# Shampoo Switch



## CarolinaCasey (Jun 1, 2007)

You shouldn't need a conditioner unless you're doing salt water swimming or something! You don't want the coat to be too soft. 

I've heard good things about IOD. I'm currently using Chris Christensen Day to Day and Crown Royale Biovite. Love the smell of the biovite and magic touch spray!


----------



## rhondas (Sep 10, 2010)

I use Isle of Dog between regular groomings because Jake swims regularly and now that we are doing field training, he is doing water retrieves in muddy ponds which make him smelly.
I LOVE the shampoos - I use Evening Primrose and one other one. I don't use the conditioners. By the way, the integrative vet recommends and sells the shampoos.

The groomer uses Paul Mitchell Products for dogs and never uses a conditioner on him. His coat and skin are in perfect condition so i doubt you need to use a conditioner.


----------



## ataylor (Dec 28, 2008)

OK...I bought the Evening Primerose Shampoo and Royal Jelly. On the bottle, it says may be diluted 10:1. Would you recommend diluting it or not?


----------



## Penny & Maggie's Mom (Oct 4, 2007)

ALWAYS dilute your shampoo. Cleans just as well and helps in rinsing.


----------



## hvgoldens4 (Nov 25, 2009)

Many of the IOD shampoos are not supposed to be dilluted. It will say on the bottle whether or not you can dillute. 

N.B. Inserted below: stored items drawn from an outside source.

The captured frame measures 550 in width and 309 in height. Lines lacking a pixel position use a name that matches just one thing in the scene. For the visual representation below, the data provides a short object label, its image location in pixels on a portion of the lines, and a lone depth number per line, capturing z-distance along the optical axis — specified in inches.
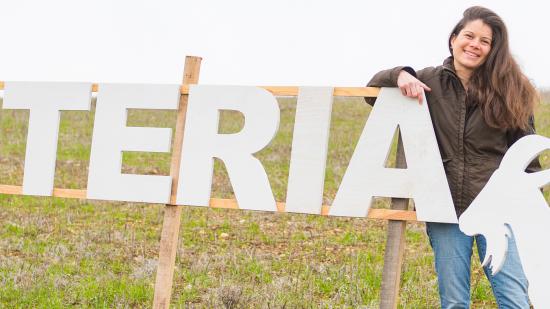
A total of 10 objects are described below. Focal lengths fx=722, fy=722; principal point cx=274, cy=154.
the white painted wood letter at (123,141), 212.1
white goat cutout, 165.6
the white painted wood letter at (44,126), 223.0
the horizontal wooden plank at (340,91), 191.9
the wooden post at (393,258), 188.7
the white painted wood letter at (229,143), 203.6
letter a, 181.8
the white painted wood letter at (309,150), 197.3
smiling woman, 168.2
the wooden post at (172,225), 209.0
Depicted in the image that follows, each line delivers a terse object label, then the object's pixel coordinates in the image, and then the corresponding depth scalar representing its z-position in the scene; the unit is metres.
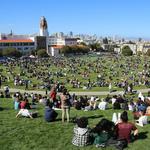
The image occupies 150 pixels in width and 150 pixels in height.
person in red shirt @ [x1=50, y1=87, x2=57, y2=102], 11.23
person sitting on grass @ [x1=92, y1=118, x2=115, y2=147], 6.78
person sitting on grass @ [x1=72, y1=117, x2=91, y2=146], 6.81
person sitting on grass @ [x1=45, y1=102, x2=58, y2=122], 8.49
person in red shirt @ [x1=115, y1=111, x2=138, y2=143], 6.86
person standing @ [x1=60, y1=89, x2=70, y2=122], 8.42
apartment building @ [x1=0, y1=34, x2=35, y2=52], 92.77
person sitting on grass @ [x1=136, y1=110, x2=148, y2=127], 8.22
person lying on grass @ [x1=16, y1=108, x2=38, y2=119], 9.04
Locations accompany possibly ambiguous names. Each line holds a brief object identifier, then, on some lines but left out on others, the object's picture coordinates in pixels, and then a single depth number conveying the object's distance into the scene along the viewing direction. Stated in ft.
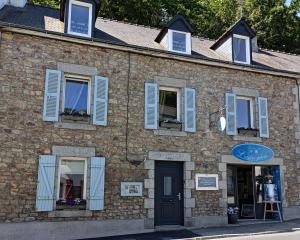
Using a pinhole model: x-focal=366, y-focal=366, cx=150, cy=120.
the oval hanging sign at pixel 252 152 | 40.45
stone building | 32.27
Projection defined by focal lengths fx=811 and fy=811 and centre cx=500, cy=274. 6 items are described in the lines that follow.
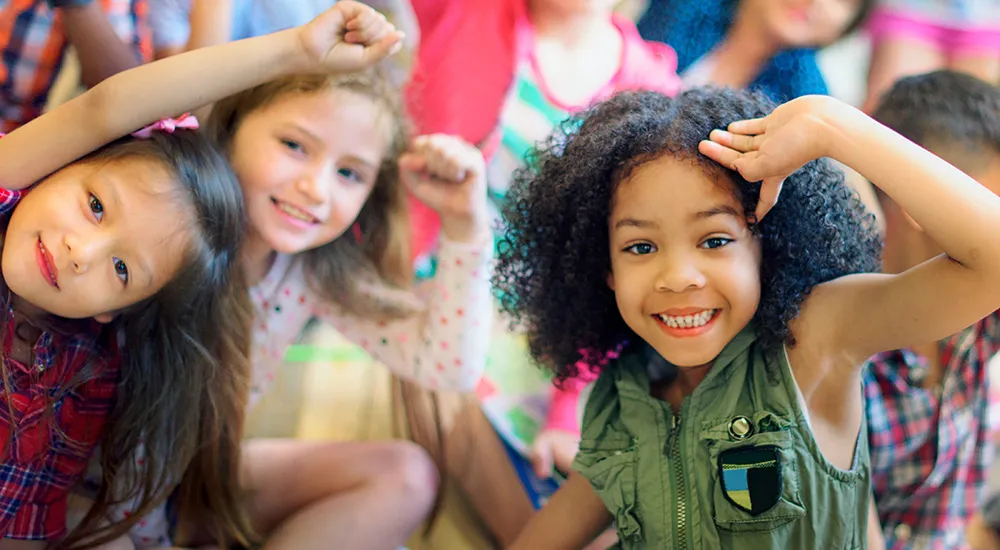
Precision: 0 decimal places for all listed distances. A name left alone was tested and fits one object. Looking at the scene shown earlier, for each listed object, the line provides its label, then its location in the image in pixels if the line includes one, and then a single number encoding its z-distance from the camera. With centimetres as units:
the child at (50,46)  100
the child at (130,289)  83
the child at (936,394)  98
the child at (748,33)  106
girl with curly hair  73
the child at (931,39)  105
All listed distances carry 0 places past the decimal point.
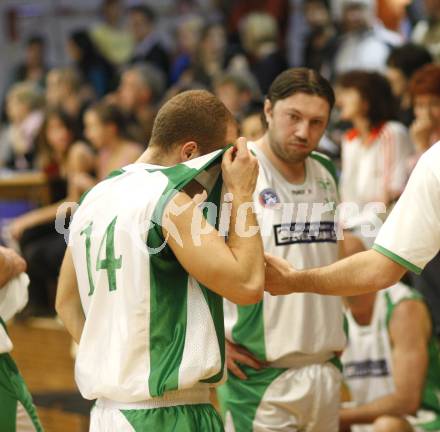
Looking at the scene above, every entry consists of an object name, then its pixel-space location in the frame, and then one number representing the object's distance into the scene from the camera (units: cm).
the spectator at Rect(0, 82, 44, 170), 2028
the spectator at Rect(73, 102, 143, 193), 1559
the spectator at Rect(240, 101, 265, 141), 1118
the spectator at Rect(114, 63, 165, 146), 1858
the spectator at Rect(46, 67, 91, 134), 2019
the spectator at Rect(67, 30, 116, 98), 2319
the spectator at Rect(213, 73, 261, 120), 1641
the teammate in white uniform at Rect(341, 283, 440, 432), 952
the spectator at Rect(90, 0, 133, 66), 2319
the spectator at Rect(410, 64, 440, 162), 1243
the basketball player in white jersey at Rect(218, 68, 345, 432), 812
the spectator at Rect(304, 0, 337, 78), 1833
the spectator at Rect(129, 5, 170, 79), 2189
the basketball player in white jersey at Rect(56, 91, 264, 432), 600
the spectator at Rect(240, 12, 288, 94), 1900
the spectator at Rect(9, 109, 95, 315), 1648
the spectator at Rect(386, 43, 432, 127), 1504
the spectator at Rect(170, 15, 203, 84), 2114
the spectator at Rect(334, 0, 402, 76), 1734
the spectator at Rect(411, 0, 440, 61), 1619
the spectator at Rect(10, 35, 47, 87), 2423
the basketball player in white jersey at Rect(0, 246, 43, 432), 723
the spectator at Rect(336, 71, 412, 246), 1355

We previously used IOD Royal Jelly shampoo for years. I have been using Crisp Coat from #1 All Systems for about 9 months now and love it. It does a great job and is about 1/3 the price of IOD.

You dont need a conditioner on the dog when shampooing. You can use a conditioner mixed with some water in a spray bottle for daily brushing.


----------



## ataylor (Dec 28, 2008)

Well...I gave Jackson a bath with the IOD EPO and Royal Jelly shampoo and I diluted it to give it a shot. And I also have the Light Management conditioner. All I can say is that I love the products


----------